Exercise prompt: Every line of the records that holds the word "Stein" should be copied out.

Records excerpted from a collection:
=== Begin Enclosure ===
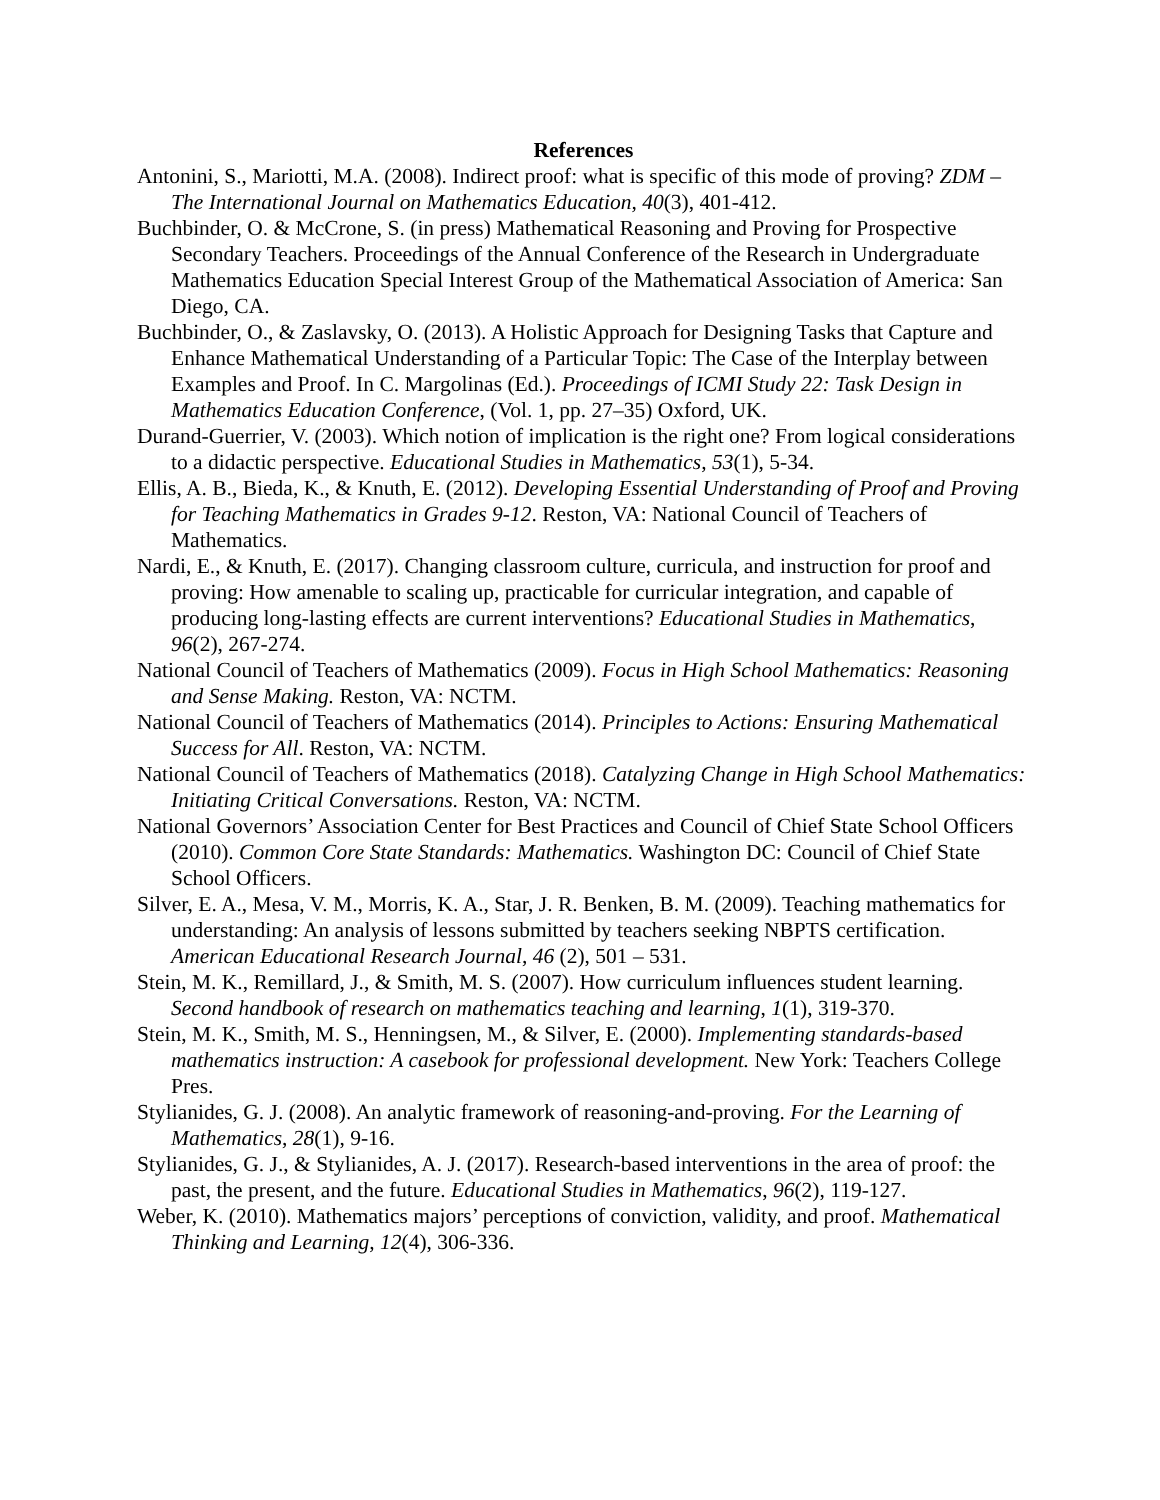References
Antonini, S., Mariotti, M.A. (2008). Indirect proof: what is specific of this mode of proving? ZDM – The International Journal on Mathematics Education, 40(3), 401-412.
Buchbinder, O. & McCrone, S. (in press) Mathematical Reasoning and Proving for Prospective Secondary Teachers. Proceedings of the Annual Conference of the Research in Undergraduate Mathematics Education Special Interest Group of the Mathematical Association of America: San Diego, CA.
Buchbinder, O., & Zaslavsky, O. (2013). A Holistic Approach for Designing Tasks that Capture and Enhance Mathematical Understanding of a Particular Topic: The Case of the Interplay between Examples and Proof. In C. Margolinas (Ed.). Proceedings of ICMI Study 22: Task Design in Mathematics Education Conference, (Vol. 1, pp. 27–35) Oxford, UK.
Durand-Guerrier, V. (2003). Which notion of implication is the right one? From logical considerations to a didactic perspective. Educational Studies in Mathematics, 53(1), 5-34.
Ellis, A. B., Bieda, K., & Knuth, E. (2012). Developing Essential Understanding of Proof and Proving for Teaching Mathematics in Grades 9-12. Reston, VA: National Council of Teachers of Mathematics.
Nardi, E., & Knuth, E. (2017). Changing classroom culture, curricula, and instruction for proof and proving: How amenable to scaling up, practicable for curricular integration, and capable of producing long-lasting effects are current interventions? Educational Studies in Mathematics, 96(2), 267-274.
National Council of Teachers of Mathematics (2009). Focus in High School Mathematics: Reasoning and Sense Making. Reston, VA: NCTM.
National Council of Teachers of Mathematics (2014). Principles to Actions: Ensuring Mathematical Success for All. Reston, VA: NCTM.
National Council of Teachers of Mathematics (2018). Catalyzing Change in High School Mathematics: Initiating Critical Conversations. Reston, VA: NCTM.
National Governors’ Association Center for Best Practices and Council of Chief State School Officers (2010). Common Core State Standards: Mathematics. Washington DC: Council of Chief State School Officers.
Silver, E. A., Mesa, V. M., Morris, K. A., Star, J. R. Benken, B. M. (2009). Teaching mathematics for understanding: An analysis of lessons submitted by teachers seeking NBPTS certification. American Educational Research Journal, 46 (2), 501 – 531.
Stein, M. K., Remillard, J., & Smith, M. S. (2007). How curriculum influences student learning. Second handbook of research on mathematics teaching and learning, 1(1), 319-370.
Stein, M. K., Smith, M. S., Henningsen, M., & Silver, E. (2000). Implementing standards-based mathematics instruction: A casebook for professional development. New York: Teachers College Pres.
Stylianides, G. J. (2008). An analytic framework of reasoning-and-proving. For the Learning of Mathematics, 28(1), 9-16.
Stylianides, G. J., & Stylianides, A. J. (2017). Research-based interventions in the area of proof: the past, the present, and the future. Educational Studies in Mathematics, 96(2), 119-127.
Weber, K. (2010). Mathematics majors’ perceptions of conviction, validity, and proof. Mathematical Thinking and Learning, 12(4), 306-336.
=== End Enclosure ===
Written response:
Stein, M. K., Remillard, J., & Smith, M. S. (2007). How curriculum influences student learning. Second handbook of research on mathematics teaching and learning, 1(1), 319-370.
Stein, M. K., Smith, M. S., Henningsen, M., & Silver, E. (2000). Implementing standards-based mathematics instruction: A casebook for professional development. New York: Teachers College Pres.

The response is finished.